Extent of GHC's optimization

Question

I am not very familiar with the degree that Haskell/GHC can optimize code. Below I have a pretty "brute-force" (in the declarative sense) implementation of the n queens problem. I know it can be written more efficiently, but thats not my question. Its that this got me thinking about the GHC optimizations capabilities and limits.

I have expressed it in what I consider a pretty straightforward declarative sense. Filter permutations of [1..n] that fulfill the predicate For all indices i,j s.t j<i, abs(vi - vj) != j-i I would hope this is the kind of thing that can be optimized, but it also kind of feels like asking a lot of compiler.

validQueens x = and [abs (x!!i - x!!j) /= j-i | i<-[0..length x - 2], j<-[i+1..length x - 1]] 

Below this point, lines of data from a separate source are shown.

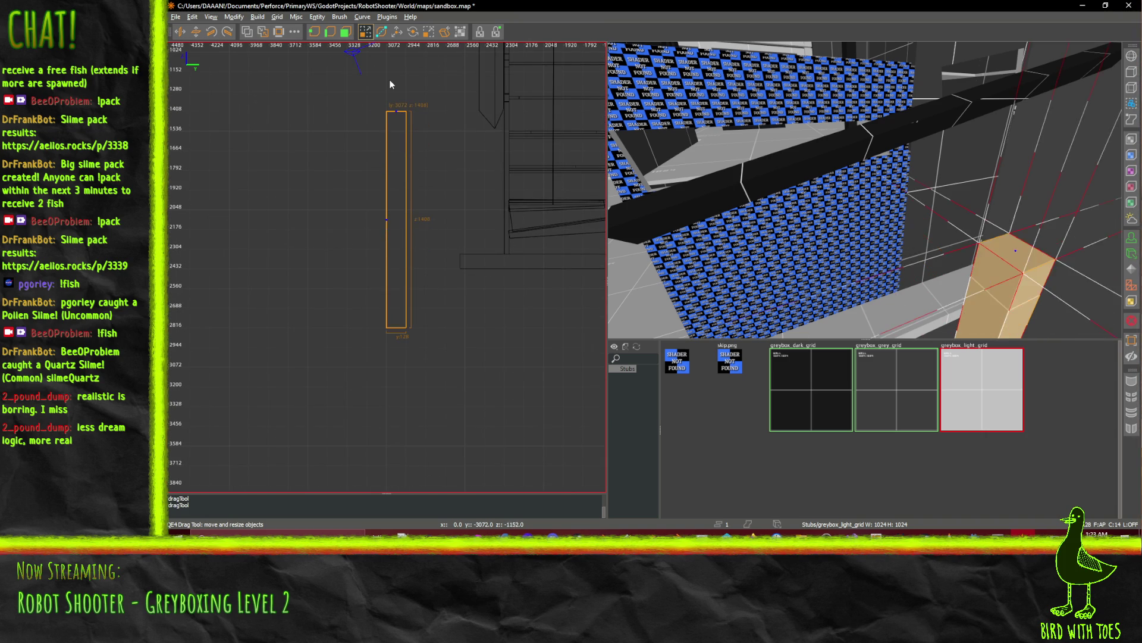
{"action": "right_click", "coordinate": [865, 190]}
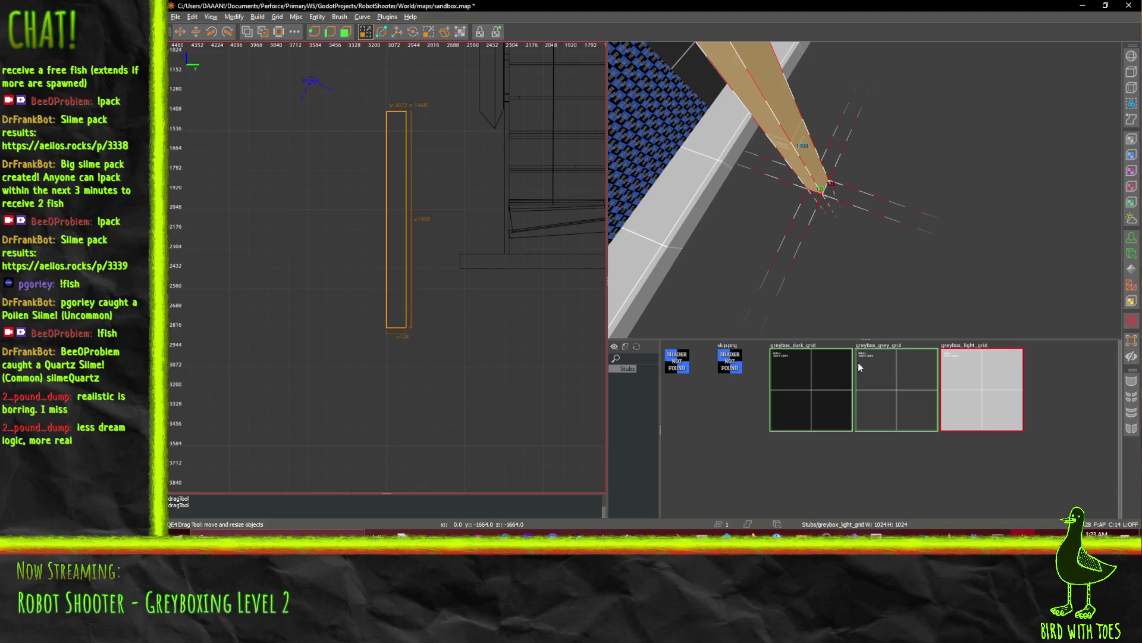
{"action": "middle_click", "coordinate": [864, 189]}
Fly the camera around the new pillar to inspect it, then return to the top view.
{"action": "key", "text": "w"}
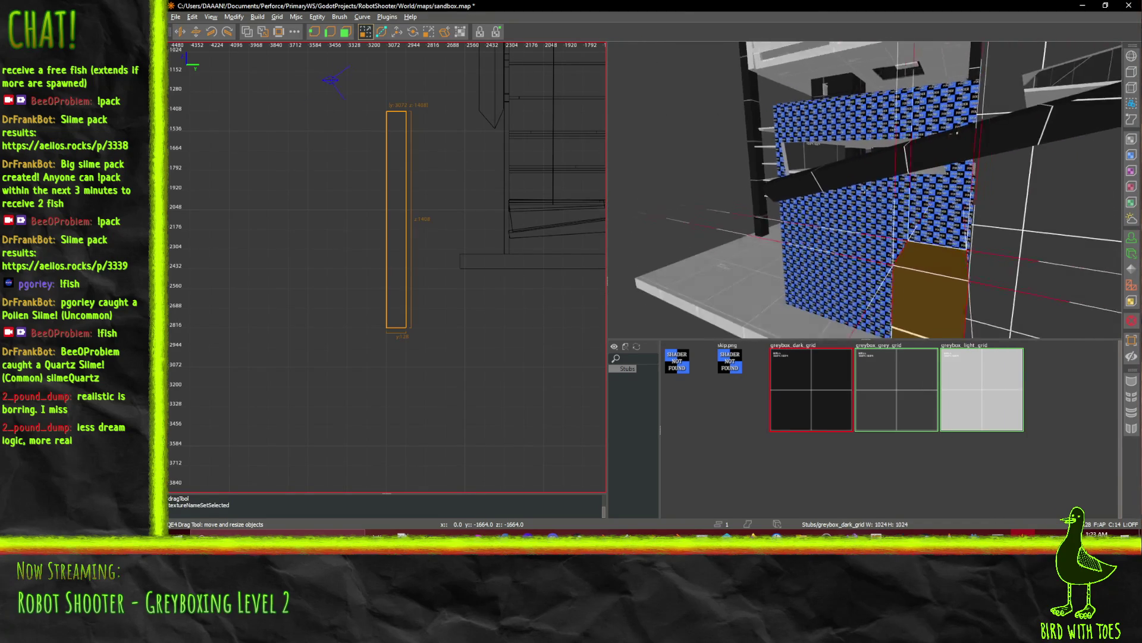
{"action": "key", "text": "w"}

queens n = filter validQueens (permutations [1..n])

oneThru x = [1..x]    
pointlessQueens = filter validQueens . permutations . oneThru

main = do
          n <- getLine 
          print $ pointlessQueens $ (read :: String -> Int) n

This runs fairly slow and grows quickly. n=10 takes about a second and n=12 takes forever. Without optimization I can tell the growth is factorial (# of permutations) multiplied by quadratic (# of differences in the predicate to check). Is there any way this code can perform better thru intelligent compilation? I tried the basic ghc options such has -O2 and didn't notice a significant difference, but I don't know the finer points (just added the flagS)

My impression is that the function i call queens can not be optimized and must generate all permutations before filter. Does the point-free version have a better chance? On the one hand I feel like a smart function comprehension between a filter and a predicate might be able to knock off some obviously undesired elements before they are even fully generated, but on the other hand it kind of feels like a lot to ask.

Sorry if this seems rambling, i guess my question is

Is the pointfree version of above function more capable of being optimized?
What steps could I take at make/compile/link time to encourage optimization?
Can you briefly describe some possible (and contrast with the impossible!) means of optimization for the above code? At what point in the process do these occur?
Is there any particular part of ghc --make queensN -O2 -v output I should be paying attention to? Nothing stands out to me. Don't even see much difference in output due to optimization flags

I am not overly concerned with this code example, but I thought writing it got me thinking and it seems to me like a decent vehicle for discussing optimization.

PS - permutations is from Data.List and looks like this:

permutations            :: [a] -> [[a]]
permutations xs0        =  xs0 : perms xs0 []
  where
    perms []     _  = []
    perms (t:ts) is = foldr interleave (perms ts (t:is)) (permutations is)
      where interleave    xs     r = let (_,zs) = interleave' id xs r in zs
            interleave' _ []     r = (ts, r)
            interleave' f (y:ys) r = let (us,zs) = interleave' (f . (y:)) ys r
                                     in  (y:us, f (t:y:us) : zs)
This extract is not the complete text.